Another factor that has probably made central banks intensify their CBDC efforts is the rapid decrease in the use of cash in different parts of the world. Today, unbanked populations—and there is a significant unbanked population even in the most developed parts of the world—participate in the economy by getting paid in and paying with cash, making them completely dependent upon cash. But in a future where cash has disappeared from use, these populations will be completely excluded from the economy. However, if there was an electronic form of cash – e-cash – that citizens could access and use without having a bank account (in the same way they can access physical cash without having a bank account today), these populations could continue to participate in an economy without physical cash.
Let’s continue our Central Bank Digital Currency journey by comparing it to stablecoins and tokens like Bitcoin. The key distinctions here are liability and stability:
Another potential impact of CBDC could be the financing of commercial bank loans. A commercial bank typically uses deposits to extend loans to its customers. This is the fractional reserve system, responsible for the bulk of money created in our economies. However, there is a risk that when CBDCs are introduced, consumers will prefer to hold their deposits in this new form of e-cash rather than with banks. This would mean that commercial bank balance sheets would be reduced by the amount of present-day deposits that will be “replaced by” CBDC/e-cash in the future. This in turn would mean less credit – or more expensive credit – and have a serious impact on the economy. Central banks are very much aware of this issue and are factoring it into their design, for example by ensuring that CBDC bears no interest, or by limiting the maximum amount an individual can hold to prevent disintermediation from occurring.
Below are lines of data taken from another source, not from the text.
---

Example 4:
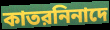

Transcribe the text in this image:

কাতরনিনাদে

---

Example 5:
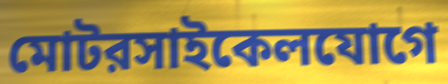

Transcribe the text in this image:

মোটরসাইকেলযোগে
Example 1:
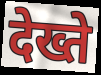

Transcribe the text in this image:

देख्ते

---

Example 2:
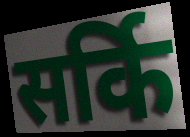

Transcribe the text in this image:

सर्कि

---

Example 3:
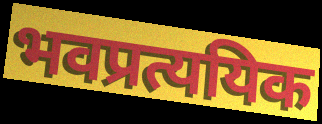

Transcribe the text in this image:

भवप्रत्ययिक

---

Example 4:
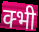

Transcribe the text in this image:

क्भी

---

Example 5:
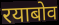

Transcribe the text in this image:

रयाबोव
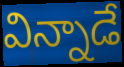
విన్నాడే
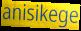
anisikege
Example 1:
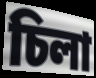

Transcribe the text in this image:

চিলা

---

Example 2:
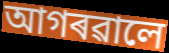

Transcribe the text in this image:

আগৰৱালে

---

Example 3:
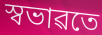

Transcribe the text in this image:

স্বভাৱতে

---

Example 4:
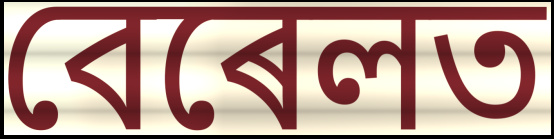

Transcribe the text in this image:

বেৰেলত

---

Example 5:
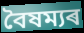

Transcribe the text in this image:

বৈষম্যৰ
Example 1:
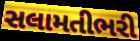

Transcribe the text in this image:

સલામતીભરી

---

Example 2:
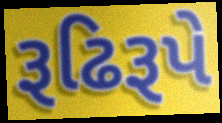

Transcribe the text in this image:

રૂઢિરૂપે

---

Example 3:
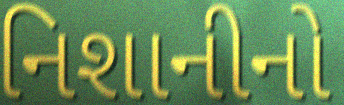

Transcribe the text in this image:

નિશાનીનો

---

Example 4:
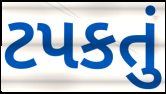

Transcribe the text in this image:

ટપકતું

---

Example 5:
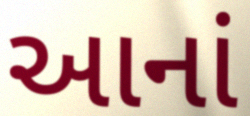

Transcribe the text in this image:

આનાં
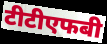
टीटीएफबी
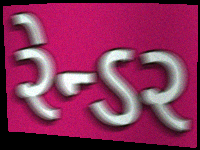
રેન્ડર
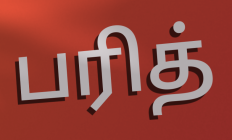
பரித்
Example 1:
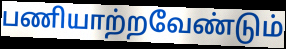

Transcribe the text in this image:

பணியாற்றவேண்டும்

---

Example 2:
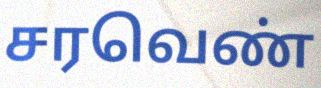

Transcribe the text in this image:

சரவெண்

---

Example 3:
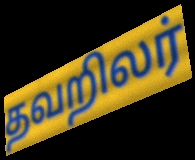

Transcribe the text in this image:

தவறிலர்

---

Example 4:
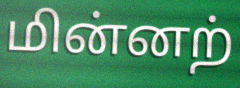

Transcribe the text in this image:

மின்னற்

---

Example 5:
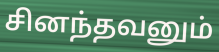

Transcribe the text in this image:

சினந்தவனும்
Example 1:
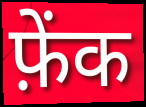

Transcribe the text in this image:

फ़ेंक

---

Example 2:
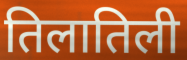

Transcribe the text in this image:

तिलातिली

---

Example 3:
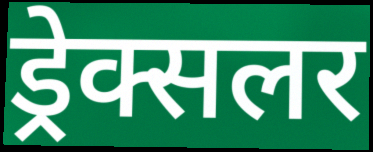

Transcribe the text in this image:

ड्रेक्सलर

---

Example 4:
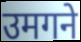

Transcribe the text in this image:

उमगने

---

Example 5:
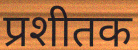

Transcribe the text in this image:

प्रशीतक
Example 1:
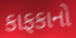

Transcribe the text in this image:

કાફકાનો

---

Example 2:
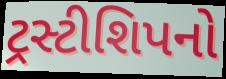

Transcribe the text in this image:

ટ્રસ્ટીશિપનો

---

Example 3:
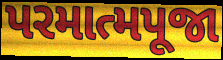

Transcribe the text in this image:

પરમાત્મપૂજા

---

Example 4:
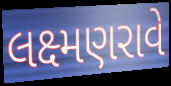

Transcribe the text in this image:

લક્ષ્મણરાવે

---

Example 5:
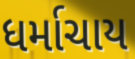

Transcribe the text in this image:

ધર્માચાય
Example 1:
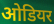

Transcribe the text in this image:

ओडियर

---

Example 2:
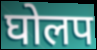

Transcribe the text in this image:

घोलप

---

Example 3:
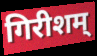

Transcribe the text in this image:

गिरीशम्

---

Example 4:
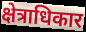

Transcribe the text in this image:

क्षेत्राधिकार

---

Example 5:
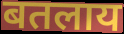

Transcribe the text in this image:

बतलाय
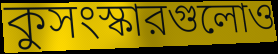
কুসংস্কারগুলোও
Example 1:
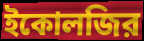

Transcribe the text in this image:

ইকোলজির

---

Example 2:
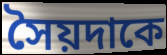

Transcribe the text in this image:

সৈয়দাকে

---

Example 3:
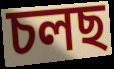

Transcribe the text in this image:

চলছ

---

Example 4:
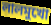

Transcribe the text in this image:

লালমুখো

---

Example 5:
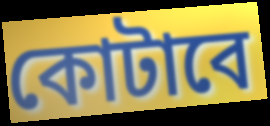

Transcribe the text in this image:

কোটাবে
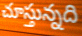
చూస్తున్నది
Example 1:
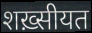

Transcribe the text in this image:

शख़्सीयत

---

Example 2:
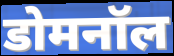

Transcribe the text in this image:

डोमनॉल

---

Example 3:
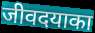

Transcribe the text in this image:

जीवदयाका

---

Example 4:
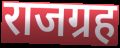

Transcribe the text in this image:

राजग्रह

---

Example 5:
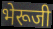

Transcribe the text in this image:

भेरूजी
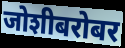
जोशीबरोबर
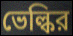
ভেল্কির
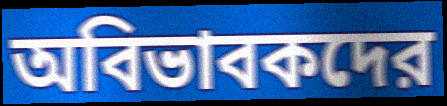
অবিভাবকদের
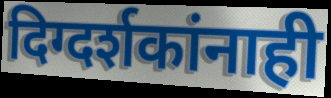
दिग्दर्शकांनाही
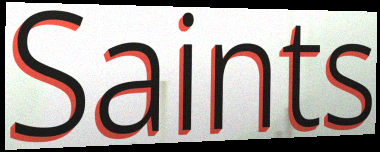
Saints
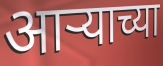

The originality of CBDC, issued by central bank, is its public money nature. Compared to money not issued by a central authority, or commercial money, CBDC is a public good, serving the public interest. This means that it should function as an instrument of sovereignty and foster financial inclusion everywhere, both in developed and emerging economies; no one should be left behind and e-cash should be made available to everyone, regardless of wealth or degree of tech literacy. CBDC can also facilitate government initiatives to distribute benefits or stimulus payments. By harnessing the benefits of programmable money, it can choose to issue cash that may only be used at certain merchants, or for a certain time.
The payment guru Dave Birch often makes this important claim. A key characteristic of cash today is that you can transact anywhere, anytime. Whereas other means of payment may fail due to a system outage or a lack of network coverage – or worse, a natural disaster – cash cannot fail. Users know they can transact freely at any time. All central banks agree that CBDC must replicate this key feature and are working on tech solutions to ensure ironclad security for offline transactions while preventing unauthorized money creation or double spending.
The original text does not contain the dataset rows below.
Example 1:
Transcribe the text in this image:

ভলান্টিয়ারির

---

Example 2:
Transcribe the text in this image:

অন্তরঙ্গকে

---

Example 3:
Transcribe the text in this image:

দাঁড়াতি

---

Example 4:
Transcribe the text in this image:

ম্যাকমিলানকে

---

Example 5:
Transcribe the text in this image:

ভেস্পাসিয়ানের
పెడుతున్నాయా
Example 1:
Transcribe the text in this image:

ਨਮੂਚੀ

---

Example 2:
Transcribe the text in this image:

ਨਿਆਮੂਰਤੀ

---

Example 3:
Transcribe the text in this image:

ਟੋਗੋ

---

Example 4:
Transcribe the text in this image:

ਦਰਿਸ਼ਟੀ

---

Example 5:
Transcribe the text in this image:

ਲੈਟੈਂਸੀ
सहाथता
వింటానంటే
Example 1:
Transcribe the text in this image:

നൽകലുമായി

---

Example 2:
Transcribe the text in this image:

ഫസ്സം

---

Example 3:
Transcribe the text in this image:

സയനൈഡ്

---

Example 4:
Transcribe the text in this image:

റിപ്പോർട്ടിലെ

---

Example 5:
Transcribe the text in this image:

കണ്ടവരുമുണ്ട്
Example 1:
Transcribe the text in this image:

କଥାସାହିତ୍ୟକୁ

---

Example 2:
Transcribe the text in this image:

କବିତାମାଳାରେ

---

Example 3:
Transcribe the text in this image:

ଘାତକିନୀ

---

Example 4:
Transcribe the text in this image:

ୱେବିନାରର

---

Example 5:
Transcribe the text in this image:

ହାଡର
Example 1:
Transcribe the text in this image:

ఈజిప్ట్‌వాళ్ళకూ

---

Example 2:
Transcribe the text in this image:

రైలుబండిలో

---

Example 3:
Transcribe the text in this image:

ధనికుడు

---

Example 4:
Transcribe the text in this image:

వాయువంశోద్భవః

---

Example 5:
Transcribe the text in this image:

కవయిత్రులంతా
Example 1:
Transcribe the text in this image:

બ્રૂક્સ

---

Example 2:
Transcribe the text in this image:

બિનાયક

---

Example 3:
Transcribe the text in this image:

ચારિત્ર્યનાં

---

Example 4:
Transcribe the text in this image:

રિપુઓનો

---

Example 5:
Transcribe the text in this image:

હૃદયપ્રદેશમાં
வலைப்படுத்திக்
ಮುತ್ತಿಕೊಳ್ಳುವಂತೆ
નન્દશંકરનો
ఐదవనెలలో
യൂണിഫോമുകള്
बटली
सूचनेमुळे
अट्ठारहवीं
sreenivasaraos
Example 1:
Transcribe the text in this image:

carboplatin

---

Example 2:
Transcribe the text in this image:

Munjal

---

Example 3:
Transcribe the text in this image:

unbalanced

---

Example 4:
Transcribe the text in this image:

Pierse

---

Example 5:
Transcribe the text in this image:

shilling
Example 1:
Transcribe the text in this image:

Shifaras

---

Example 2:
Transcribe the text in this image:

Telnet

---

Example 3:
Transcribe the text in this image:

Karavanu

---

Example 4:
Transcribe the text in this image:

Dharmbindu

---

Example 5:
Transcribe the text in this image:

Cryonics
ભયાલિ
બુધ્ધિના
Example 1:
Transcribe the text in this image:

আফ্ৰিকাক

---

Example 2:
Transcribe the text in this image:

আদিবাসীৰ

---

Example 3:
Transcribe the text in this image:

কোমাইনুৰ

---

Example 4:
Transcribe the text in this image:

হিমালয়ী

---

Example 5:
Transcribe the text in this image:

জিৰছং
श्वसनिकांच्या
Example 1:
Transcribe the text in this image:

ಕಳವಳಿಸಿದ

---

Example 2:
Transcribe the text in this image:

The number one concern raised by people and businesses around the world is how a CBDC system can protect privacy. Cash today is anonymous. Fortunately, there are a number of tech solutions available to solve this issue. First, in a CBDC intermediated model, the central bank would not have visibility over individual transactions and balances, and only user’s commercial bank would have access to this information. Second, there are technological ways of achieving complete anonymity and preventing any traceability for smaller amounts, if central banks so choose. This would allow them to “grandfather” this benefit of cash for limited amounts, striking the right balance between privacy and combating money laundering. Researchers are also exploring even more efficient innovative techniques for protecting privacy, such as zero-knowledge proofs.
With 90% of the world’s central banks exploring CBDCs, the potential implications for the current financial eco-system are massive. Today, we use a plethora of payment solutions day in, day out, and it seems fair to assume that we will also use various types of currencies in the future. We hope that this short article has “demystified” CBDC a little as we rush headlong towards the banking and payment systems of the future.